I agree with the vast majority of your post. However, like others, you are taking what we have observed on a micro level and simply deducing that significantly larger and more complex biological changes can also occur.
If you accept that micro changes do occur, then can you accept that LOTS of micro changes can occur over long periods of time? What would lots of micro changes over huge spans of time equate to?
Tell me where, in the following scenario, that it breaks down for you... This is completely hypothetical, and I have no idea if snakes were the ancestors of lizards, but I'm just trying to show you the point.

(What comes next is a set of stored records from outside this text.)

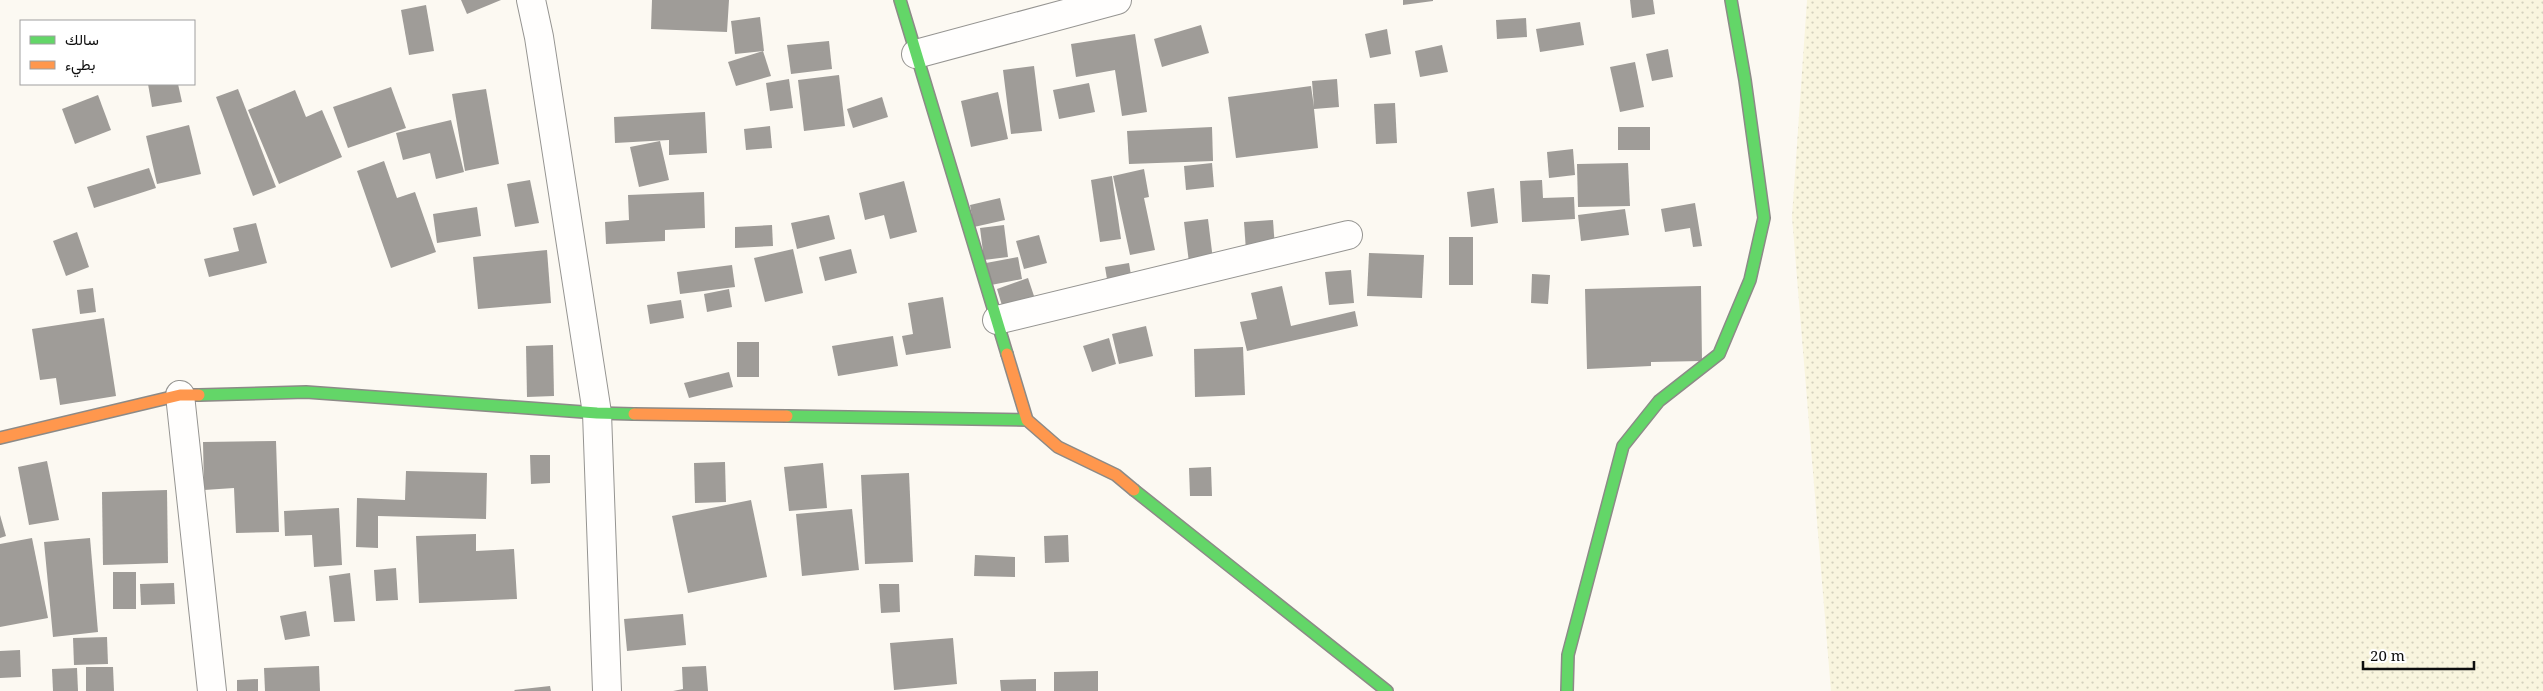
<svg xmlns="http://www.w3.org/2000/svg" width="2543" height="691" font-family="'Noto Serif',Vazirmatn,serif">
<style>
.farmland{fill:url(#farmland-dots)}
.building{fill:#9f9c98}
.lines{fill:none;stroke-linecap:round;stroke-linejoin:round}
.street-casing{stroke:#959491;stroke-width:30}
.fast-casing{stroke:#8c8a87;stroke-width:14}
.slow-casing{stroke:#8c8a87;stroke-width:14}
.street{stroke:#fffefd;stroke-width:28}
.fast{stroke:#63d668;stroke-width:11}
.slow{stroke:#ff974d;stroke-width:11}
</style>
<defs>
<pattern id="farmland-dots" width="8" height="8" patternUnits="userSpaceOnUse" patternTransform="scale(1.25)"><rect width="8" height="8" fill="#f9f5de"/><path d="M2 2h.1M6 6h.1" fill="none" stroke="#d4d1bd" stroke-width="1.8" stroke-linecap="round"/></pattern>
</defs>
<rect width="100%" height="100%" fill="#fcf9f2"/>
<path class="farmland" d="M1807,0H2543V691H1831L1792,217Z"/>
<g class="building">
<path d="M461,0H501L467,14Z"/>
<path d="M652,0H729L727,32L651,29Z"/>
<path d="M1403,0H1433V1L1403,5Z"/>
<path d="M1630,0H1653L1655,14L1632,18Z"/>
<path d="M426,5L434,51L409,55L401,10Z"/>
<path d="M760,17L764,51L735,54L731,21Z"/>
<path d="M1526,18L1527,37L1497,39L1496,20Z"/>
<path d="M1580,22L1584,45L1540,52L1536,29Z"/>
<path d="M1201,25L1209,53L1162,67L1154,39Z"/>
<path d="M1387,29L1391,54L1370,58L1365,34Z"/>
<path d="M1135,34L1147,112L1122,116L1115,70L1076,77L1071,44Z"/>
<path d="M829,41L832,69L791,74L787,45Z"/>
<path d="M1442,45L1448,72L1420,77L1415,51Z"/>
<path d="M1668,49L1673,77L1652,81L1646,54Z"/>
<path d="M763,51L771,76L736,86L728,62Z"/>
<path d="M1635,62L1644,107L1620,112L1610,67Z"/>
<path d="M1034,66L1042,131L1011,134L1003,70Z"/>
<path d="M839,75L845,126L804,131L798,80Z"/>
<path d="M789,79L793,108L770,111L766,83Z"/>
<path d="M1337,79L1339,107L1314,109L1318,148L1236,158L1228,97L1311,86L1314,107L1312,81Z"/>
<path d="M1089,83L1095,112L1059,119L1053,90Z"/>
<path d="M148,84H178L182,102L152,107Z"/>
<path d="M391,87L406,128L348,148L333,107Z"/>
<path d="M238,89L276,187L253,196L216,97Z"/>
<path d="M486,89L499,164L465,171L452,94Z"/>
<path d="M295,90L306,117L322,110L342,157L279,184L248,110Z"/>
<path d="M998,92L1008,139L971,147L961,101Z"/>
<path d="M98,95L111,130L75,144L62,109Z"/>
<path d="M882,97L888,117L853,128L847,109Z"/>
<path d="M1395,103L1397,143L1376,144L1374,104Z"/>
<path d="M705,112L707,153L669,155V140L615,143L614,117Z"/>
<path d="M451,120L464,172L436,179L430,153L403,160L396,133Z"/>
<path d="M189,125L201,174L157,184L146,136Z"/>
<path d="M770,126L772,148L746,150L744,129Z"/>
<path d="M1212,127L1213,161L1129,164L1127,131Z"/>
<rect x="1618" y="127" width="32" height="23"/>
<path d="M660,141L669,180L639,187L630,147Z"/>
<path d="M1573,149L1575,175L1549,178L1547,152Z"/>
<path d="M384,161L397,198L415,192L436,252L391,268L357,171Z"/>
<path d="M1212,163L1214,187L1186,190L1184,166Z"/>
<path d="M1628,163L1630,206L1578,207L1577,164Z"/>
<path d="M149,168L156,188L94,208L87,187Z"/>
<path d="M1144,169L1149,197L1144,198L1155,250L1130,255L1113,176Z"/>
<path d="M1112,176L1121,239L1100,242L1091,180Z"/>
<path d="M530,180L539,223L515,227L507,184Z"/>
<path d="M1542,180L1543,198L1574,197L1575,219L1522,222L1520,181Z"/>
<path d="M904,181L917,232L890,239L884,215L865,220L859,193Z"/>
<path d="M1494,188L1498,223L1471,227L1467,192Z"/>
<path d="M704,192L705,228L665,230V241L606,244L605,222L629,220L628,195Z"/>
<path d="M1000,198L1005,220L974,227L970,205Z"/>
<path d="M1695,203L1702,246L1693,247L1690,228L1665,232L1661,209Z"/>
<path d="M477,207L481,236L437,243L433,214Z"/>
<path d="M1625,209L1629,235L1581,241L1578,215Z"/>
<path d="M829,215L835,239L797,249L791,223Z"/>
<path d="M1208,219L1214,268L1190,271L1184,222Z"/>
<path d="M1273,220L1275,249L1246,251L1244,222Z"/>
<path d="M256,223L267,263L209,277L204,259L239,251L233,228Z"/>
<path d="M772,225L773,246L735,248V227Z"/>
<path d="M1004,225L1008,257L984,260L980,228Z"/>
<path d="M77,232L89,267L66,276L53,241Z"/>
<path d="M1039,235L1047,263L1024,269L1016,241Z"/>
<rect x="1449" y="237" width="24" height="48"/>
<path d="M793,249L803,293L765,302L754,258Z"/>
<path d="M851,249L857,273L825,281L819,257Z"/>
<path d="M547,250L551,303L478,309L473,257Z"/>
<path d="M1369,253L1424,255L1422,298L1367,296Z"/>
<path d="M1018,257L1022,279L991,285L986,263Z"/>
<path d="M1129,263L1133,287L1109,291L1105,267Z"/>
<path d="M732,265L735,287L680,294L677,272Z"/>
<path d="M1351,270L1354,303L1329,305L1325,272Z"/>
<path d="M1532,274L1550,275L1548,304L1531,303Z"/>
<path d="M1028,278L1039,311L1007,322L997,289Z"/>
<path d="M1282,286L1291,326L1355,311L1358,326L1247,351L1240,322L1257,319L1251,293Z"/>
<path d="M1701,286L1702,361L1651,362V366L1587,369L1585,289Z"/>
<path d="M93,288L96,312L80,314L77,290Z"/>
<path d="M729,289L732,307L707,312L704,294Z"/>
<path d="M943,297L951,348L906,355L902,336L913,334L908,303Z"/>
<path d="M681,300L684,318L650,324L647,305Z"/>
<path d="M104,318L116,396L60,405L56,378L40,380L32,329Z"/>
<path d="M1146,326L1153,356L1119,364L1112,334Z"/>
<path d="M893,336L898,366L838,376L832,346Z"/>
<path d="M1109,338L1116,364L1092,372L1083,346Z"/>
<rect x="737" y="342" width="22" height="35"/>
<path d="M553,345L554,396L527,397L526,346Z"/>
<path d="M1243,347L1245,395L1195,397L1194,349Z"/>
<path d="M729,372L733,387L689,398L684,383Z"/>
<path d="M276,441L279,532L236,533L234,488L204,490L203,442Z"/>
<path d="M530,455H550V483L531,484Z"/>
<path d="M47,461L59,520L29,525L18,467Z"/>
<path d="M725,462L726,502L695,503L694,463Z"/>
<path d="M823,463L827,508L789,511L784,467Z"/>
<path d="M1211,467L1212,496H1190L1189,468Z"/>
<path d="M406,471L487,473L486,519L378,516V548L356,547L357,498L405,500Z"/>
<path d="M909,473L913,562L865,564L861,475Z"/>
<path d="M167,490L168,563L103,565L102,492Z"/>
<path d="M751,500L767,577L688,593L672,516Z"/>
<path d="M339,508L342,565L314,567L312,535L285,536L284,511Z"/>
<path d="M852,509L859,570L802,576L796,514Z"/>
<path d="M0,515L6,536L0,538Z"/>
<path d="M476,534V551L514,549L517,599L419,603L416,536Z"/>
<path d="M1068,535L1069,562L1045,563L1044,536Z"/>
<path d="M32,538L48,618L0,627V544Z"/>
<path d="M90,538L98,632L53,637L44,542Z"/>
<path d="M975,555L1015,557V577L974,576Z"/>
<path d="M396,568L398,600L376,601L374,570Z"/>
<rect x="113" y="572" width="23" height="37"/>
<path d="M350,573L355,621L334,622L329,576Z"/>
<path d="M174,583L175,604L141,605L140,584Z"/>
<path d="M879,584H899L900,612L881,613Z"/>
<path d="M306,611L310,636L285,640L280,616Z"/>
<path d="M683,614L686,645L627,651L624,619Z"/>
<path d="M107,637L108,664L74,665L73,638Z"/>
<path d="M953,638L957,684L894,690L890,643Z"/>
<path d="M20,650L21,677L0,678V651Z"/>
<path d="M319,666L320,691H265L264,668Z"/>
<path d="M706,666L708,691H673L683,689L682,667Z"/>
<path d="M86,667H113L114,691H86Z"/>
<path d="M77,668L78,691H53L52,669Z"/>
<path d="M1098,671V691H1054V672Z"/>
<path d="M258,679V691H237V680Z"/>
<path d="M1036,679V691H1001L1000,680Z"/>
<path d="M550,686L551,691H515L514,690Z"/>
</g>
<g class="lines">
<g class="street-casing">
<g id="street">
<path d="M531,0L539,37L597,413L607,691"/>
<path d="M916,54L1117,0"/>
<path d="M997,320L1348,235"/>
<path d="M180,395L212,691"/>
</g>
</g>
<g class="fast-casing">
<g id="fast">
<path d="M900,0L1007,354"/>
<path d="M199,395L306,392L597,413L634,414"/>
<path d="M787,416L1027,420"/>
<path d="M1134,490L1387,691"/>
<path d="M1567,691L1568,655L1623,446L1659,401L1719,354L1750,280L1764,218L1745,80L1731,0"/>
</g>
</g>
<g class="slow-casing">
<g id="slow">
<path d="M1007,354L1027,420L1058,447L1116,475L1134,490"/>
<path d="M634,414L787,416"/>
<path d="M0,438L180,395H199"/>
</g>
</g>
<use href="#street" class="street"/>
<use href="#fast" class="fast"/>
<use href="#slow" class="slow"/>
</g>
<rect x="20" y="20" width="175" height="65" fill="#ffffff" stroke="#9f9f9f"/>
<rect x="30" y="36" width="25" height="8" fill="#63d668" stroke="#9f9f9f"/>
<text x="65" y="45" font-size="15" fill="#0e0e0e">سالك</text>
<rect x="30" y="61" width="25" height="8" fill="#ff974d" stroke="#9f9f9f"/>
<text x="65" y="70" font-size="15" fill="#0e0e0e">بطيء</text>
<path d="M2363 661v8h111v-8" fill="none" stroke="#0e0e0e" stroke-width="2.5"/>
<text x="2370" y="661" font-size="15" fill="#0e0e0e" stroke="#ffffff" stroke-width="4" paint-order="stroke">20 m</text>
</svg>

Let's start with a snake that has a random mutation that give it a tiny outcropping of tissue on both sides of its body up near the head. This is a micro change. Almost imperceptible to the eye. And lets say that maybe this snake climbed a lot of rocks, and that little outcropping of tissue allowed him to get more leverage and climb higher than other snakes for food. For this particular snake, this is an advantage over others of its kind, so this snake mates and has babies, and all those babies also have the small outcropping of tissue. A few years go by, and eventually the snakes with the mutation far outnumber the ones that don't have it. Then another snake is born. This new snake had a random mutation that made that outcropping of tissue (that it already had) even bigger. This is micro change number 2. This snake has an even bigger advantage than the first one, so it moves faster and higher on the rocks, and thus gets more food and breeds more than others. before long, most of the snakes have this mutation as well. Then a third one happens, then a fourth, then then a fifth and so on, always building on that little lump of tissue until eventually you've got what you could consider a limb. Throughout the process you may have snakes with random mutations for smaller lumps, or wider lumps, or multiple lumps, but those that give the most benefit will give a survival advantage.
The absence of a proper scientific study (using the scientific method) to demonstrate that this occurs renders whatever you deduce from the microevolutionary evidence as nothing more than speculation.
Its not speculation. It's addition. It is the only thing that CAN happen. If you get tens of thousands of small changes, what else could possibly happen?
Yes, because the ‘programming’ for those changes are already coded for. The part you are failing to demonstrate is how that coding in earlier forms of life went off in a different direction and started producing the enormous variation we see in today’s life forms.
It has everything to do with the environment. Lets say there were 2 snakes that had the mutation I talked about above (say they were babies of the first snake). If one of the snakes migrated to flat grasslands, the outcroppings of tissue that the random mutation brought about might not have given the snake an advantage over others of its kind, and therefore wouldn't make that snake any more likely to mate or find food. Therefore, it would be one of those completely neutral mutations for that snake. It is only when the mutation gives some sort of advantage over another individual that the mutation will spread through the species over time.
We have no observed evidence of benefit gaining mutations that can produce macroevolution....that is, large scale biological changes (eg. snakes-from lizards, birds-from dinosaurs, etc).
We don't need them. All we need is a process that can produce small changes, and a brain that can understand many small changes over large periods of time, will absolutely produce large changes.
It really seems you're stuck on the word 'macroevolution'. Fine, get rid of it. What do you want to call the process where lots and lots of microevolution takes place?
Most mutations are injurious which can only lead to what seems to be a ridiculous proposition that an organism randomly acquired a beneficial mutation
Are you denying that mutations can be beneficial? If no, then this is reasonable.
which then, in turn, happened to be inherited,
Are you saying genetic mutations can not be inherited? If no, then this step is also reasonable.
which then, in turn, was complimented by another beneficial mutation
Are you denying that mutations can be beneficial? If no, then this step is reasonable.
which would then, in turn, be inherited
Are you saying genetic mutations can not be inherited? If no, then this step is reasonable.
and, again, be complimented by another beneficial mutation that somehow conferred an advantage to the organism.
Each step, over and over again is possible. Thousands of times over, yeah. Wrap your head around millions of generations of birth and death.
And, all along the way, the intermediate steps would have required that they produced an advantage that was selected for.
See my snake example above, yeah.
Stop thinking in big terms. Think little terms over long periods of time. The process is right in front of you.